By Anna Lees-Jones, manager of the M&G Corporate Bond Fund In today's turbulent financial market...
By Anna Lees-Jones, manager of the M&G Corporate Bond Fund
In today's turbulent financial markets, any asset class that can be relied on to produce a steady return deserves to be highly prized.
Investment grade corporate bonds, like gilts, have continued to fulfil this role during the first half of 2002, although they have attracted much less attention than last autumn when pension fund switching from equities into bonds was briefly headline news.
Institutional demand for good quality corporate bonds remains strong. Indeed, demand exceeds supply in some areas, especially for highly rated bonds, such as AAA to A-rated issues.
There has been a steady stream of new issues this year, but the most attractive are heavily oversubscribed. Despite the increasing size of the corporate bond market, liquidity is generally better in gilts. The issue of pension fund switching away from a heavy weighting in equities (still as high as 70-80% in most cases) remains live, with consultants suggesting that, though it depends on each fund's specifics, typically a weighting of 60% or below would better match their obligations and risk tolerance.
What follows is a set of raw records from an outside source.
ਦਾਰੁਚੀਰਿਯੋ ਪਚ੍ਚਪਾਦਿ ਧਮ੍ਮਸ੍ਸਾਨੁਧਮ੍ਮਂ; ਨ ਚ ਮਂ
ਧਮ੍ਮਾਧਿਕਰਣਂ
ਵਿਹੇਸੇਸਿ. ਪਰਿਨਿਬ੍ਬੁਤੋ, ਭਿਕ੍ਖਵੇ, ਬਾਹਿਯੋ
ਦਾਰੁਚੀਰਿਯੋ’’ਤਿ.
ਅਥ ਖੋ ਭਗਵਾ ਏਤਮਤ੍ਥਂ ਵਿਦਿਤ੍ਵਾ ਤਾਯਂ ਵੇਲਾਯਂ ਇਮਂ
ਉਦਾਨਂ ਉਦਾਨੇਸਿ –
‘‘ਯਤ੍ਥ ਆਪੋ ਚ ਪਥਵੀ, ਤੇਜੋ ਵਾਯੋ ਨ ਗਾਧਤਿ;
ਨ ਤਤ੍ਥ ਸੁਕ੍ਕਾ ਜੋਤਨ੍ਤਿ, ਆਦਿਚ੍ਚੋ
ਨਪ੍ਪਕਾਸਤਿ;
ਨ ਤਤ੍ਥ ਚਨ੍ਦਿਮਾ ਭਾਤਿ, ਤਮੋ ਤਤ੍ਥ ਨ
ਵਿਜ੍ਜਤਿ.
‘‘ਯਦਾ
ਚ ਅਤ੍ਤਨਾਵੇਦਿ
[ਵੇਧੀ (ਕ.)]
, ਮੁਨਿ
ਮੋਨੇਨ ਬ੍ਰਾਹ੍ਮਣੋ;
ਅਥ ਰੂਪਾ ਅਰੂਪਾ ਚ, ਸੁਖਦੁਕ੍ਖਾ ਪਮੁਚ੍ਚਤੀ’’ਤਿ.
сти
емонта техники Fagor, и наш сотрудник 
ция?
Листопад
In recent months, there has also been much discussion of insurance companies following the same course of action. Any further weakness in equities would certainly generate news stories along these lines.
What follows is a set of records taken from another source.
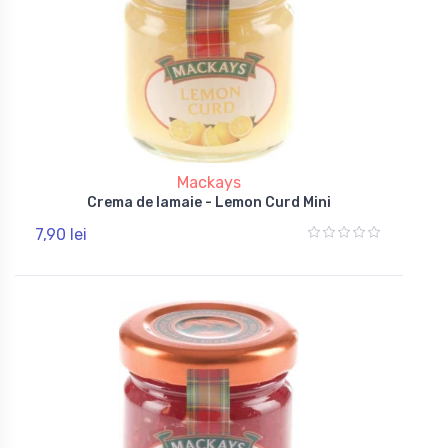
Mackays
Crema de lamaie - Lemon Curd Mini
7,90 lei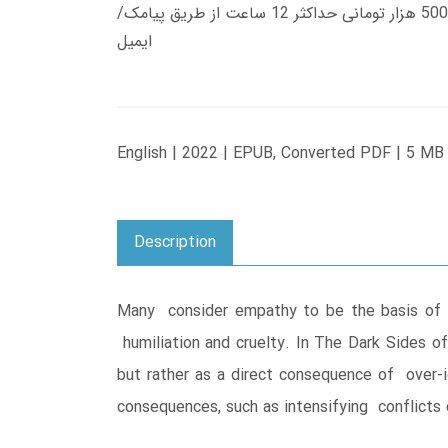
زمان تحویل کتاب های 600 هزار تومانی دانلود فوری از حساب کاربری می باشد، و زمان تحویل لینک دانلود کتاب های 500 هزار تومانی حداکثر 12 ساعت از طریق پیامک/
ایمیل
English | 2022 | EPUB, Converted PDF | 5 MB
Description
Many consider empathy to be the basis of mo
humiliation and cruelty. In The Dark Sides o
but rather as a direct consequence of over-
consequences, such as intensifying conflicts 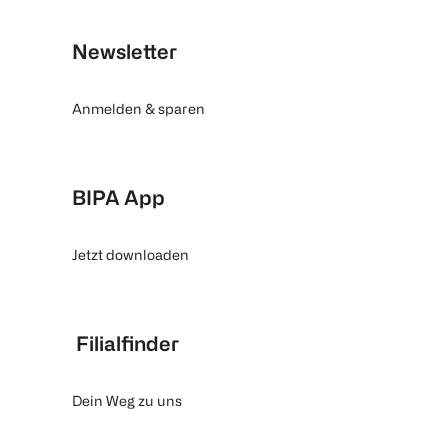
Newsletter
Anmelden & sparen
BIPA App
Jetzt downloaden
Filialfinder
Dein Weg zu uns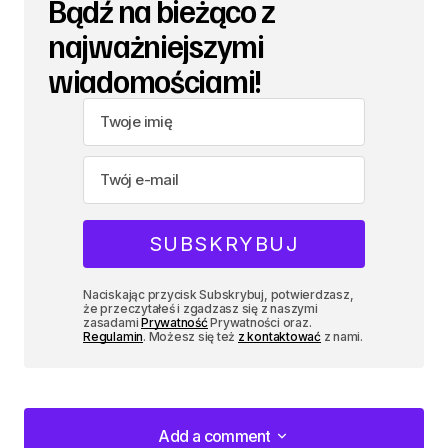
Bądź na bieżąco z
najważniejszymi
wiadomościami!
Naciskając przycisk Subskrybuj, potwierdzasz,
że przeczytałeś i zgadzasz się z naszymi
zasadami
Prywatność
Prywatności oraz.
Regulamin
. Możesz się też
z kontaktować
z nami.
Add a comment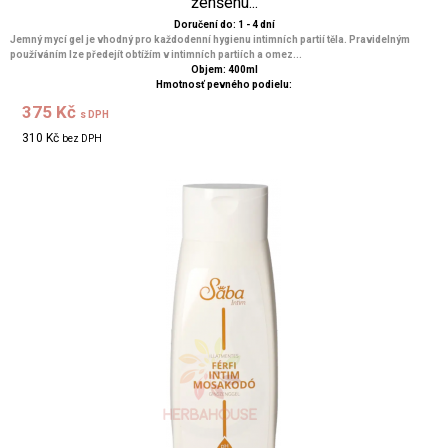
ženšenu...
Doručení do: 1 - 4 dní
Jemný mycí gel je vhodný pro každodenní hygienu intimních partií těla. Pravidelným
používáním lze předejít obtížím v intimních partiích a omez...
Objem: 400ml
Hmotnosť pevného podielu:
375 Kč
s DPH
310 Kč
bez DPH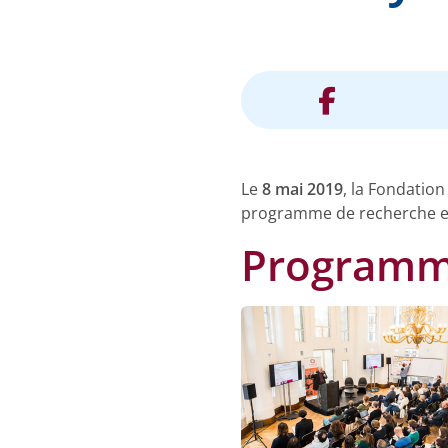
Le
8 mai 2019
, la Fondatio
programme de recherche et
Program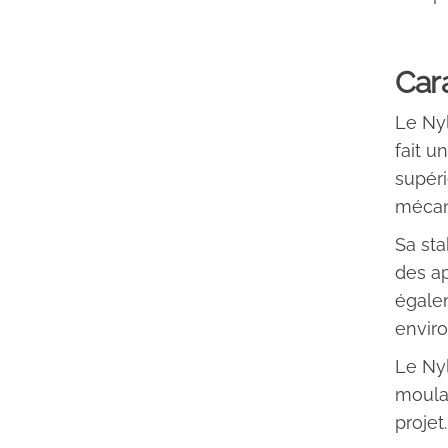
Car
Le Nyl
fait u
supéri
mécani
Sa sta
des ap
égalem
enviro
Le Nyl
moulag
projet.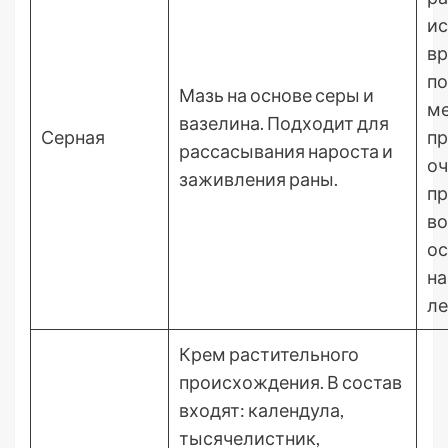
ис
в
по
Мазь на основе серы и
ме
вазелина. Подходит для
Серная
пр
рассасывания нароста и
о
заживления раны.
пр
во
ос
на
ле
Крем растительного
происхождения. В состав
входят: календула,
тысячелистник,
Gilts and investment grade corporate bonds are benefiting from their status as defensive assets and the more favourable interest rate outlook. UK inflation has slipped below 2% and potential pressures from booming house prices and rising consumer debt are being countered by deflationary influences elsewhere.
There seems a good chance that the Bank of England will only raise base rates modestly, perhaps by 0.25% or 0.5% by the year-end.
The market is still pricing in somewhat higher rates. If gilts look quite attractive (for example 10-year stocks still yield 5%), then the spreads offered by investment grade corporate bonds, 100 basis points for A-rated issues and around 160 for BBB rated stocks, appear even more enticing.
For retail investors, low interest rates mean modest returns from cash deposit accounts.
Corporate bond funds investing in investment grade issues and gilts currently yield well above 5%, with a relatively low risk profile. Of course, investors have become much more aware of risk in recent months. With companies facing no let-up in business pressures, the proportion of downgrades to upgrades by the credit rating agencies has risen steadily.
A number of high profile companies, for example, Invensys, Tyco and Worldcom, have seen their debt downgraded to sub-investment status (below BBB). These fallen angels now form a significant proportion of the stock universe of high yield bond funds.
Investment grade corporate bonds may be overshadowed by equities if there is a general recovery in the stock market, but there is good reason to suggest that long-term returns will rival those from equities and that the risk profile is lower.
Good inflation and interest rate prospects.
Steady assets now have an added appeal.
Strong demand for corporate bonds.
Need for diligence against downgrades.
Need for further diversification.
Less liquidity in lower-rated bonds.